Description of the task: Retype exactly the lines that run from the start of the data to the line holding "15: (655, 84, 0.56)", including both, and only those.

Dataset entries
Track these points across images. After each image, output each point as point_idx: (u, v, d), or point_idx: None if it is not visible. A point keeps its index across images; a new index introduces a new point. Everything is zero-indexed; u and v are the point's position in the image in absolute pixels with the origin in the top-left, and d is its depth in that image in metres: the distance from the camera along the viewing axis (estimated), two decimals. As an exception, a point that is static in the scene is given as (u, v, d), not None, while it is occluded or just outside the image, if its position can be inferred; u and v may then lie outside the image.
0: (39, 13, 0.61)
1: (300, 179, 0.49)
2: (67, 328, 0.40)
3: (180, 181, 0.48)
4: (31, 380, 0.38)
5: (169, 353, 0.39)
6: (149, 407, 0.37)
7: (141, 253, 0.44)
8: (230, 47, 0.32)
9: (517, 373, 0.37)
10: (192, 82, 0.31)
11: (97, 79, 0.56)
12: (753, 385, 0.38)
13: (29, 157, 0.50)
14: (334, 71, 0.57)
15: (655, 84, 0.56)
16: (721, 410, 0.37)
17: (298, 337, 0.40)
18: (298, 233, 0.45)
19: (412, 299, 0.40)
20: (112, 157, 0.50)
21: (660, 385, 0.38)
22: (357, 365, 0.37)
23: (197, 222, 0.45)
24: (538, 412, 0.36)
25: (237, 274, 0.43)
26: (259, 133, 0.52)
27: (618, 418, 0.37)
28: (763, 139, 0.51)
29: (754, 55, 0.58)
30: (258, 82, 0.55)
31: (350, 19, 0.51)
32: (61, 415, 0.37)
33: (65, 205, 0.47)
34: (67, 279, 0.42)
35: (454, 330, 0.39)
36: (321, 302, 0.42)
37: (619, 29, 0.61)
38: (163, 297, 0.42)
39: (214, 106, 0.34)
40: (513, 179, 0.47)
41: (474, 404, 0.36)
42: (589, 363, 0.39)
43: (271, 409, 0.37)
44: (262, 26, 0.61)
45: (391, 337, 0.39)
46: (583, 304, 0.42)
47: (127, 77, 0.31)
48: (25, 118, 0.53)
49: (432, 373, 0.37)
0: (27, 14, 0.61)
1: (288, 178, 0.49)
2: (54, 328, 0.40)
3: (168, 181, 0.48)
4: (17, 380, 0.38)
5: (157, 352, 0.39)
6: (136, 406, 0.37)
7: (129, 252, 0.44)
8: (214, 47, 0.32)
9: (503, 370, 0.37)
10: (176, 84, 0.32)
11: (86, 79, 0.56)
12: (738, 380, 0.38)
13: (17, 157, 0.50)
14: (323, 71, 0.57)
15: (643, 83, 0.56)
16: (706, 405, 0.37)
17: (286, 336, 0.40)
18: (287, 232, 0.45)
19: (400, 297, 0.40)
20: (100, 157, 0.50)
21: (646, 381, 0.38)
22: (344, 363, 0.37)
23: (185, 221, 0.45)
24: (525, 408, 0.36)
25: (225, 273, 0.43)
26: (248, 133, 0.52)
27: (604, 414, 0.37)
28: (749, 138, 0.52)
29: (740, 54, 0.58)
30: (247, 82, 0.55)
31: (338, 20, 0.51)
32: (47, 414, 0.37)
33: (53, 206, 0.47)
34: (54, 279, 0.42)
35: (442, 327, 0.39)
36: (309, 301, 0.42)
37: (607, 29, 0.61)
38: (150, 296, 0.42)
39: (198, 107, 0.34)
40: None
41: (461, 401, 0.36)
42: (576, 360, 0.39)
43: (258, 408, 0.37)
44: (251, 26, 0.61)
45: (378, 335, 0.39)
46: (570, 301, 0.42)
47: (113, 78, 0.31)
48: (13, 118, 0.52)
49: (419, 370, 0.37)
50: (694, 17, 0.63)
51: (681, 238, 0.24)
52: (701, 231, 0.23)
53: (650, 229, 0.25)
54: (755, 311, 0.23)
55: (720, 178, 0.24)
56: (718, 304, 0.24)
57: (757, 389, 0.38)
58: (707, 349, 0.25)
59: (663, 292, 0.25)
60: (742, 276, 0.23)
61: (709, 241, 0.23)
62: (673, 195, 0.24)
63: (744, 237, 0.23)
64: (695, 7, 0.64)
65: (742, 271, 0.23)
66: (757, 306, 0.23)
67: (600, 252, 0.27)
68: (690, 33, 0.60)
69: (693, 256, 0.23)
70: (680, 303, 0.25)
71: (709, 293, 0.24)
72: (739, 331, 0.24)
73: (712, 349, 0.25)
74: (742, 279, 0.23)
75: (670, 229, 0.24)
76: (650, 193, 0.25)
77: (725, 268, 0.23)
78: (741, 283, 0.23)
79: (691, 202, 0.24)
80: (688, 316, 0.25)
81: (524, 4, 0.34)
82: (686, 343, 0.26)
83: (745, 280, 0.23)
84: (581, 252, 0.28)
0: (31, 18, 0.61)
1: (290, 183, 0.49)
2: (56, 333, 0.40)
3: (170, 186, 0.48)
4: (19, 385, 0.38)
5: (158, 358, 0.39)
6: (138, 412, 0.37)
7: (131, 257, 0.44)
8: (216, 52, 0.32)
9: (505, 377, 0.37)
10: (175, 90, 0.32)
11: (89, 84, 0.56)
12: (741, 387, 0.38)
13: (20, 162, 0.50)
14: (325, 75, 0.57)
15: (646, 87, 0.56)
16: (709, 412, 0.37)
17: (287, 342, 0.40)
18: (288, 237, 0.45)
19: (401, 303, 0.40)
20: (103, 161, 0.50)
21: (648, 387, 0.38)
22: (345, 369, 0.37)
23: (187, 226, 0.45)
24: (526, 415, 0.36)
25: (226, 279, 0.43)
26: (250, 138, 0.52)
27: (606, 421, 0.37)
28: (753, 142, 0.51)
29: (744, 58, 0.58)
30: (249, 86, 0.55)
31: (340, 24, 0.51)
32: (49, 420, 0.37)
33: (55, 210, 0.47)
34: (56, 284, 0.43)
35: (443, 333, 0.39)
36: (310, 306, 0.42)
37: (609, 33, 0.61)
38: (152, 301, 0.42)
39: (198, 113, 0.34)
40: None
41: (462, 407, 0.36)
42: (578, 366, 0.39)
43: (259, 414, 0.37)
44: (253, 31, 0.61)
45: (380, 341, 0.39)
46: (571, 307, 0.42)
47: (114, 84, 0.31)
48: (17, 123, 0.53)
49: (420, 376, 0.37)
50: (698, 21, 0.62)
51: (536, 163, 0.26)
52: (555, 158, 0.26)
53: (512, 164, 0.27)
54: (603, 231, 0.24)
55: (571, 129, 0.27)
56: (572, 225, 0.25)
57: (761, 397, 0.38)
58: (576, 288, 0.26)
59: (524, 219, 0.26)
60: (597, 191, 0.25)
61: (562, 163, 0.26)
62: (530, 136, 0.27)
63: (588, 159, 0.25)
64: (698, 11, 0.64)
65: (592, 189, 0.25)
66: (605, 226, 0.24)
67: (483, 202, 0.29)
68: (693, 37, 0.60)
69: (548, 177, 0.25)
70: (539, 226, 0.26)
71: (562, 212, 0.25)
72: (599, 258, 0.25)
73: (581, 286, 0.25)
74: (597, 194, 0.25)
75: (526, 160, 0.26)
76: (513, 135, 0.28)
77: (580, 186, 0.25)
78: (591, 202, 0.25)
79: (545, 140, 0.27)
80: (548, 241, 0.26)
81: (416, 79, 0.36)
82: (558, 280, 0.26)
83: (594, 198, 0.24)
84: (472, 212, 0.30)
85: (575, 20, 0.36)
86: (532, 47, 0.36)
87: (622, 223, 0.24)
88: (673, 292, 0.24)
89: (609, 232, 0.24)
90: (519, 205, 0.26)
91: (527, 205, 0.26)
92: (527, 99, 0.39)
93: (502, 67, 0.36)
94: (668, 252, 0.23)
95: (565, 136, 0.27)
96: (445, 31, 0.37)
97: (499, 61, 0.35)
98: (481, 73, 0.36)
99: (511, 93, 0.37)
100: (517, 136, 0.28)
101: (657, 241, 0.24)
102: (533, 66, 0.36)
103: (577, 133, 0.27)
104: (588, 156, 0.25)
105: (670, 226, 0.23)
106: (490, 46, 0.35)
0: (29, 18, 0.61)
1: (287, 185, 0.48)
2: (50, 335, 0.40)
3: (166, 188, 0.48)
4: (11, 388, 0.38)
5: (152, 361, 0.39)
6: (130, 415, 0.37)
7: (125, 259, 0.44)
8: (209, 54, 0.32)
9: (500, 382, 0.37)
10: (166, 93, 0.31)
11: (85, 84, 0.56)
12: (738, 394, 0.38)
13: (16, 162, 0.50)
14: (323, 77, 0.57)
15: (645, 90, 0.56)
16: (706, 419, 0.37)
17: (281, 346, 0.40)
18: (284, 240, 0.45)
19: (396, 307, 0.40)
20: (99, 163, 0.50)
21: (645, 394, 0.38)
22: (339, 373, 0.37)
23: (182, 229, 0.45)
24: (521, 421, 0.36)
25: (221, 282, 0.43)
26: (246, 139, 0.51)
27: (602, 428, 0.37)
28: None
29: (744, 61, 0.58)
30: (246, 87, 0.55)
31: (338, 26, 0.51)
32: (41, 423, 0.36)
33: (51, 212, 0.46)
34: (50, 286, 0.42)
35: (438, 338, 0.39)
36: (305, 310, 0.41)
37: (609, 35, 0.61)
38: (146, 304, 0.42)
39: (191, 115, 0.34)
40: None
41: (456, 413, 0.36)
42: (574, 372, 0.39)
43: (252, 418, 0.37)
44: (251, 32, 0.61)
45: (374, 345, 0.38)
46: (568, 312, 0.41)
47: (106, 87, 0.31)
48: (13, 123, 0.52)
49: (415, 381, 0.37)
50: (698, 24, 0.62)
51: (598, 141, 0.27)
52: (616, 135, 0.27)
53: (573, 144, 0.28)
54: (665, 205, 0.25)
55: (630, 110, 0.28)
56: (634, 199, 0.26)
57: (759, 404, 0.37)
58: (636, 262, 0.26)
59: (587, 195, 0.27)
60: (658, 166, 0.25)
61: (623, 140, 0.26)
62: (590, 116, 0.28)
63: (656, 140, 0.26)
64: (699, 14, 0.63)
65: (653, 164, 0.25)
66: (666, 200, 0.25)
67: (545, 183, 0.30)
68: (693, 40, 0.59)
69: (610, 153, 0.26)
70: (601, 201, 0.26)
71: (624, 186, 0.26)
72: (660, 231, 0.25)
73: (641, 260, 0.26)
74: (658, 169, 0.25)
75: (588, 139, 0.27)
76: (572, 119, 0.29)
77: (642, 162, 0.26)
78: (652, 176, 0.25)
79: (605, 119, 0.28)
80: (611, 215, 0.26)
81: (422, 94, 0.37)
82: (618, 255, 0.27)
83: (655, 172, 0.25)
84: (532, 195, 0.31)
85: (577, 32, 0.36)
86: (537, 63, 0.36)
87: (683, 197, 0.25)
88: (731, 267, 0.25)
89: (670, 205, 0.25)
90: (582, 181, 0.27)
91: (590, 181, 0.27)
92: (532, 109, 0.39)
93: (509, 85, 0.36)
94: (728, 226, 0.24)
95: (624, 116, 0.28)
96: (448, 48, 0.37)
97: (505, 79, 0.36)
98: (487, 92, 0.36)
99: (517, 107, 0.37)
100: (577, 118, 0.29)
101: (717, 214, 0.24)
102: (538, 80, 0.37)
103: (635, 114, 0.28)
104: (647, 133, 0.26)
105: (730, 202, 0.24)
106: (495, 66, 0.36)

Solution for this exercise:
Track these points across images. After each image, output each point as point_idx: (u, v, d), or point_idx: None if it is not visible. A point keeps its index across images; a new index introduces a new point. Everything is zero-indexed; u and v are the point's position in the image in absolute pixels with the origin in the top-left, and d is its depth in that image in metres: the distance from the camera along the viewing axis (estimated), two decimals. As an exception, a point that is static in the scene is given as (u, v, d), not None, while it is occluded or just outside the image, if its position can be inferred; u and v may then lie outside the image.
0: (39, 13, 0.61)
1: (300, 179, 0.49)
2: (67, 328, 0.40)
3: (180, 181, 0.48)
4: (31, 380, 0.38)
5: (169, 353, 0.39)
6: (149, 407, 0.37)
7: (141, 253, 0.44)
8: (230, 47, 0.32)
9: (517, 373, 0.37)
10: (192, 82, 0.31)
11: (97, 79, 0.56)
12: (753, 385, 0.38)
13: (29, 157, 0.50)
14: (334, 71, 0.57)
15: (655, 84, 0.56)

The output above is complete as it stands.